Sensitive vs. Non-Sensitive PII

Personally identifiable information (PII) can be sensitive or non-sensitive. Sensitive personal information includes stats like full name, Social Security Number (SSN), driver’s license, mailing address, credit card information, passport information and financial information. This is by no means an exhaustive list of what makes up PII. Companies that share data about their clients normally use anonymization techniques to encrypt and obfuscate the PII so it is received in a non-personally identifiable form.
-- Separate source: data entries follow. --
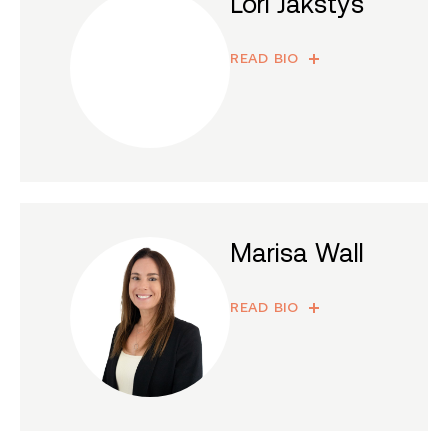
Lori Jakstys
READ BIO
Marisa Wall
READ BIO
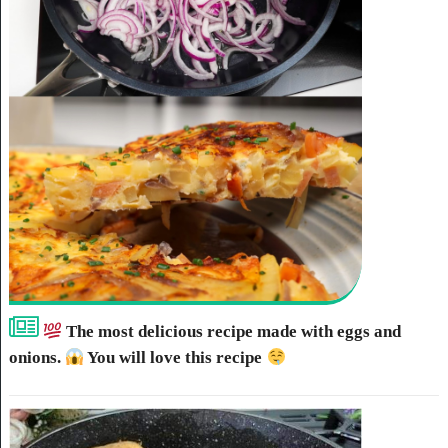
The most delicious recipe made with eggs and
onions.
You will love this recipe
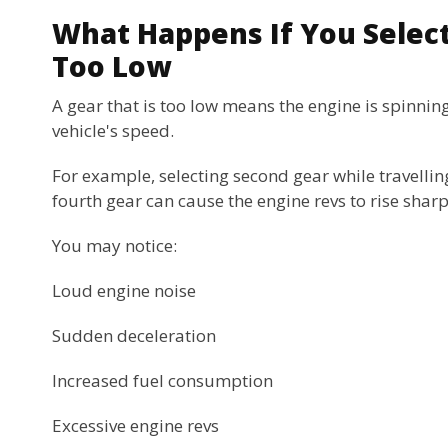
What Happens If You Select
Too Low
A gear that is too low means the engine is spinning
vehicle's speed.
For example, selecting second gear while travellin
fourth gear can cause the engine revs to rise sharp
You may notice:
Loud engine noise
Sudden deceleration
Increased fuel consumption
Excessive engine revs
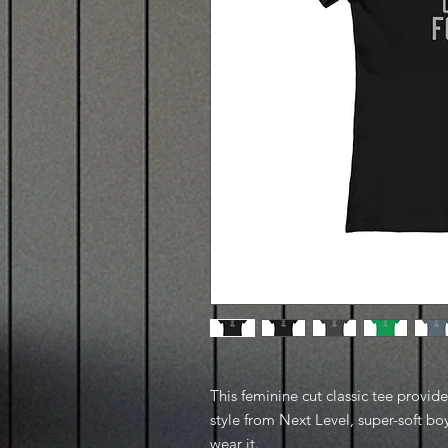
This feminine cut classic tee provid
style from Next Level, super-soft boy
wear it.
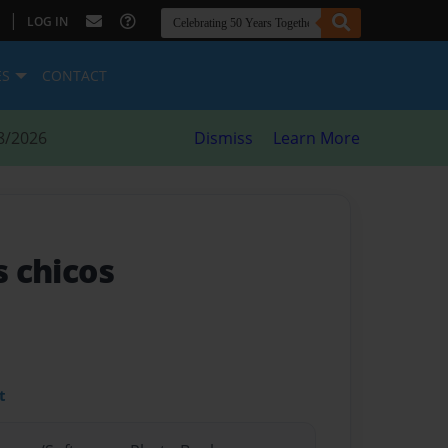
|
LOG IN
ES
CONTACT
8/2026
Dismiss
Learn More
s chicos
t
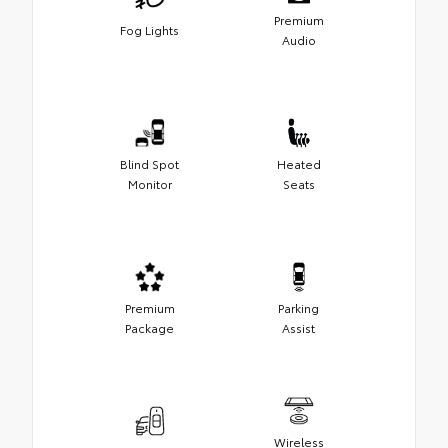
Premium
Fog Lights
Audio
Blind Spot
Heated
Monitor
Seats
Premium
Parking
Package
Assist
Wireless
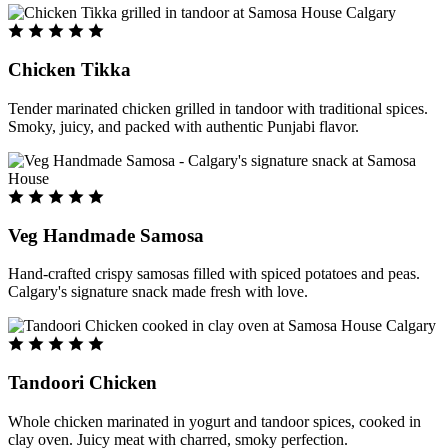
Chicken Tikka
Tender marinated chicken grilled in tandoor with traditional spices.
Smoky, juicy, and packed with authentic Punjabi flavor.
Veg Handmade Samosa
Hand-crafted crispy samosas filled with spiced potatoes and peas.
Calgary's signature snack made fresh with love.
Tandoori Chicken
Whole chicken marinated in yogurt and tandoor spices, cooked in
clay oven. Juicy meat with charred, smoky perfection.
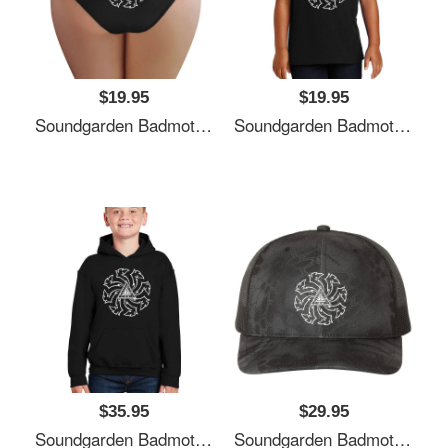
$19.95
$19.95
Soundgarden Badmotorfinger White Premium Flat Bill Snapback Caps
Soundgarden Badmotorfinger White Premium Flat Bill Snapback Caps
$35.95
$29.95
Soundgarden Badmotorfinger White Premium Flat Bill Snapback Caps
Soundgarden Badmotorfinger White Premium Flat Bill Snapback Caps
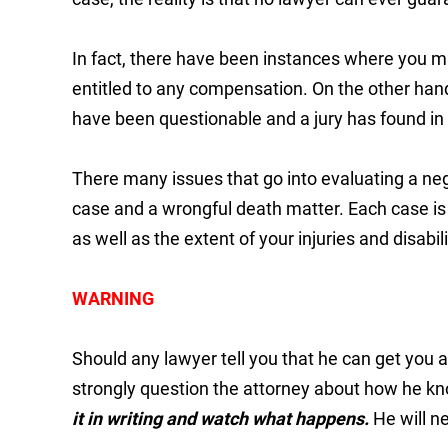
In fact, there have been instances where you m
entitled to any compensation. On the other ha
have been questionable and a jury has found in f
There many issues that go into evaluating a neg
case and a wrongful death matter. Each case is 
as well as the extent of your injuries and disabili
WARNING
Should any lawyer tell you that he can get you 
strongly question the attorney about how he kn
it in writing and watch what happens.
He will ne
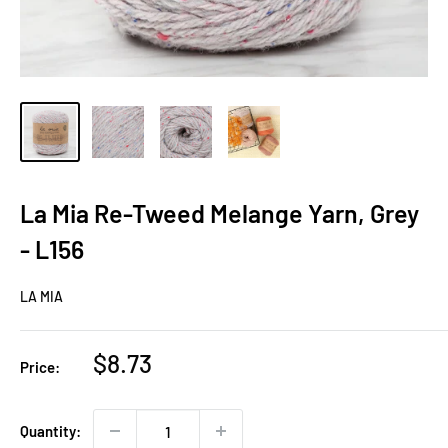
La Mia Re-Tweed Melange Yarn, Grey
- L156
LA MIA
Sale
$8.73
Price:
price
Quantity:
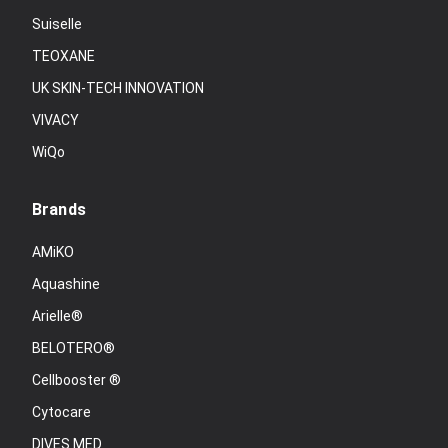
Suiselle
TEOXANE
UK SKIN-TECH INNOVATION
VIVACY
WiQo
Brands
AMiKO
Aquashine
Arielle®
BELOTERO®
Cellbooster ®
Cytocare
DIVES MED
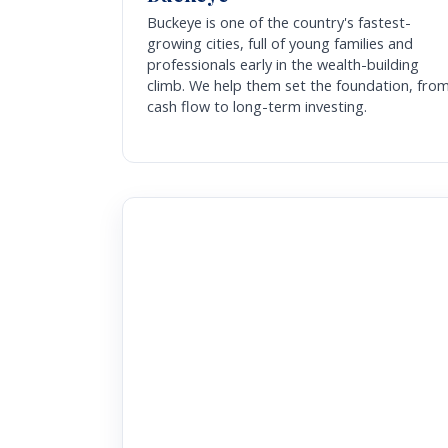
Buckeye is one of the country's fastest-
growing cities, full of young families and
professionals early in the wealth-building
climb. We help them set the foundation, fro
cash flow to long-term investing.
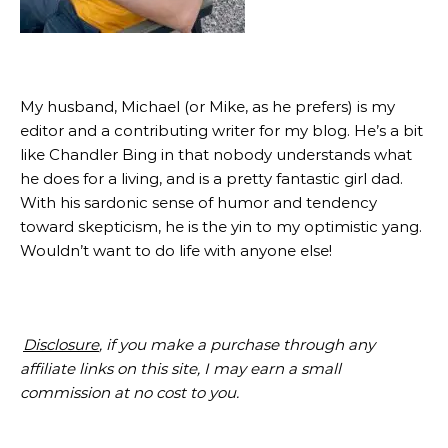
My husband, Michael (or Mike, as he prefers) is my
editor and a contributing writer for my blog. He’s a bit
like Chandler Bing in that nobody understands what
he does for a living, and is a pretty fantastic girl dad.
With his sardonic sense of humor and tendency
toward skepticism, he is the yin to my optimistic yang.
Wouldn’t want to do life with anyone else!
Disclosure
, if you make a purchase through any
affiliate links on this site, I may earn a small
commission at no cost to you.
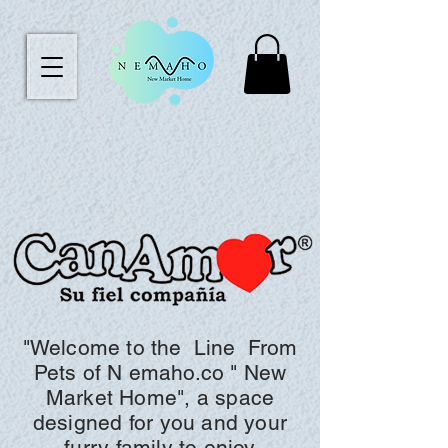
"Welcome to the
Line
From
Pets of N
emaho.co "
New
Market Home", a space
designed for you and your
furry family to enjoy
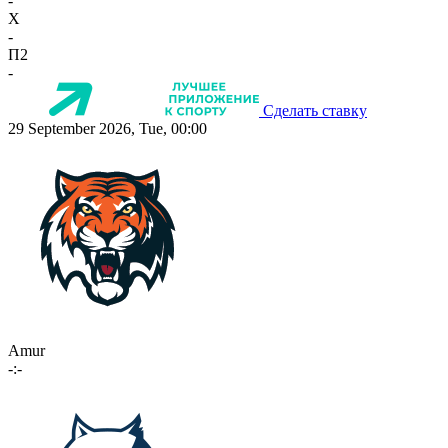
-
X
-
П2
-
Сделать ставку
29 September 2026, Tue, 00:00
Amur
-:-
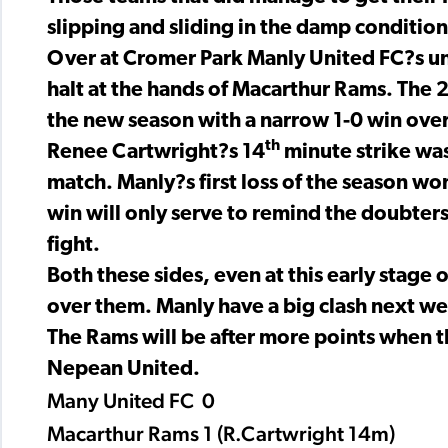
slipping and sliding in the damp condition
Over at Cromer Park Manly United FC?s un
halt at the hands of Macarthur Rams. The 2
the new season with a narrow 1-0 win ove
th
Renee Cartwright?s 14
minute strike was
match. Manly?s first loss of the season w
win will only serve to remind the doubters 
fight.
Both these sides, even at this early stage 
over them. Manly have a big clash next w
The Rams will be after more points when th
Nepean United.
Many United FC 0
Macarthur Rams 1 (R.Cartwright 14m)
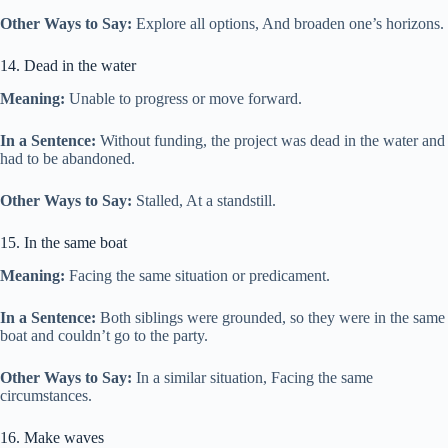
Other Ways to Say:
Explore all options, And broaden one’s horizons.
14. Dead in the water
Meaning:
Unable to progress or move forward.
In a Sentence:
Without funding, the project was dead in the water and
had to be abandoned.
Other Ways to Say:
Stalled, At a standstill.
15. In the same boat
Meaning:
Facing the same situation or predicament.
In a Sentence:
Both siblings were grounded, so they were in the same
boat and couldn’t go to the party.
Other Ways to Say:
In a similar situation, Facing the same
circumstances.
16. Make waves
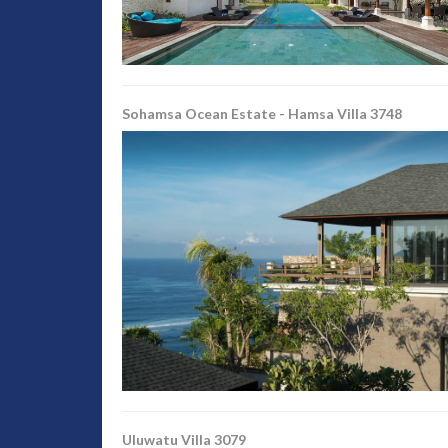
Sohamsa Ocean Estate - Hamsa Villa 3748
Uluwatu Villa 3079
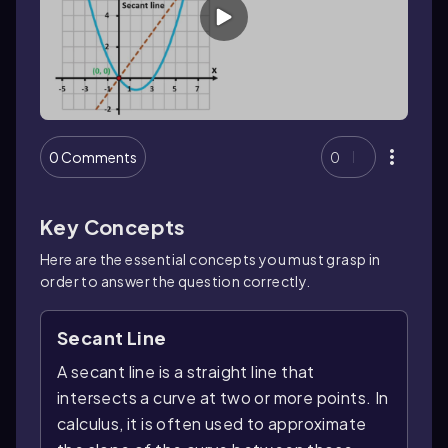
0 Comments
0
Key Concepts
Here are the essential concepts you must grasp in
order to answer the question correctly.
Secant Line
A secant line is a straight line that
intersects a curve at two or more points. In
calculus, it is often used to approximate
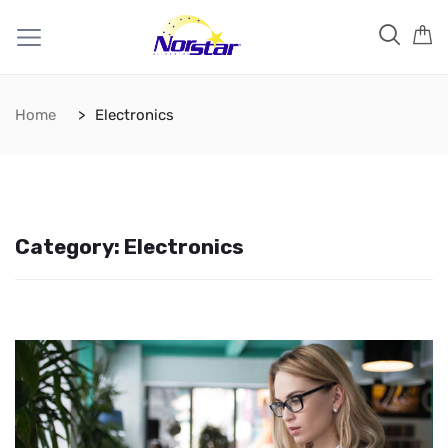
Home
Electronics
Category:
Electronics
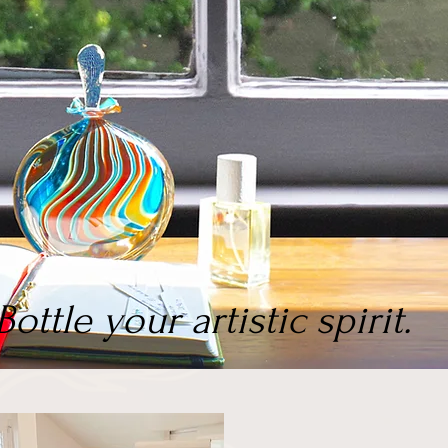
Bottle your artistic spirit.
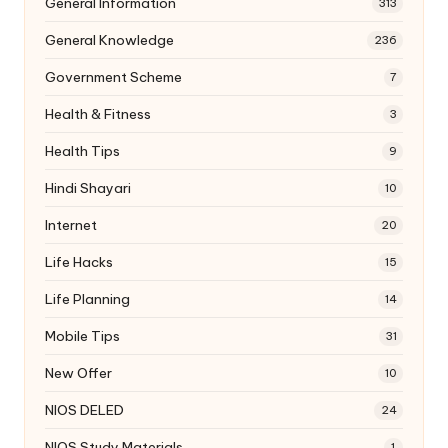
General Information
313
General Knowledge
236
Government Scheme
7
Health & Fitness
3
Health Tips
9
Hindi Shayari
10
Internet
20
Life Hacks
15
Life Planning
14
Mobile Tips
31
New Offer
10
NIOS DELED
24
NIOS Study Materials
1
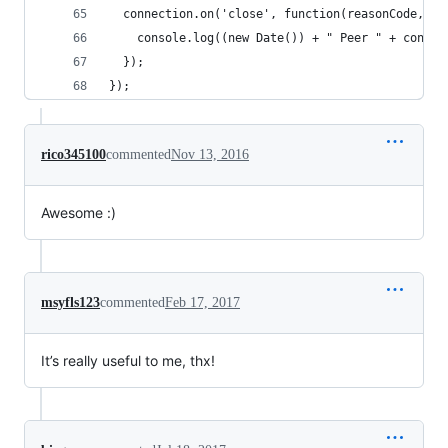
  connection.on('close', function(reasonCode, de
    console.log((new Date()) + " Peer " + connec
  });
});
rico345100
commented
Nov 13, 2016
Awesome :)
msyfls123
commented
Feb 17, 2017
It’s really useful to me, thx!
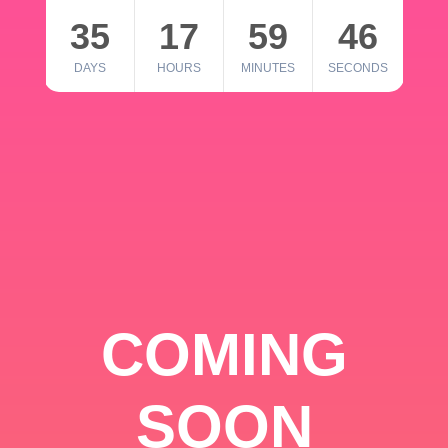
35
17
59
46
DAYS
HOURS
MINUTES
SECONDS
COMING
SOON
An insurance company that shares its clients’ information with a marketing company will mask the sensitive PII included in the data and leave only information related to the marketing company’s goal.

Non-sensitive or indirect PII is easily accessible from sources like phonebooks, the internet and corporate directories. Zip code, race, gender, date of birth are all quasi-identifiers and examples of non-sensitive information that can be released to the public. This type of information cannot be used alone to determine an individual’s identity. Non-sensitive information, although not delicate, is linkable. This means that non-sensitive data, when used with other personal linkable information, can reveal the identity of an individual. De-anonymization and re-identification techniques tend to be successful when multiple sets of quasi-identifiers are pieced together and can be used to distinguish one person from another.

Safeguarding PII

Several data protection laws have been adopted by various countries in order to create guidelines for companies that gather, store, and share personal information of clients. Some of the basic principles outlined by these laws state that some sensitive information need not be collected unless for extreme situations; data should be deleted if no longer needed for stated purpose; and personal information should not be shared with sources that cannot guarantee its protection.

Cybercriminals breach data systems to access PII, which is then sold to willing buyers in underground digital marketplaces. For example, in 2015 the IRS suffered a data breach leading to the theft of more than a hundred thousand taxpayers’ PII. Using quasi-information stolen from multiple sources, the perpetrators were able to access an IRS website application by answering personal verification questions that should have been privy to the taxpayers only.

PII Around the World

The definition of what comprises PII differs depending on which part of the world you're in. In the United States, the government defined "personally identifiable" in 2007 as anything that can "be used to distinguish or trace an individual's identity" such as name, SSN, biometrics information — either alone or with other identifiers such as date of birth, or place of birth. 

In the EU, the definition expands to include quasi-identifiers. These data sets will become subject to the General Data Protection Regulation (GDPR) that comes into effect in May 2018.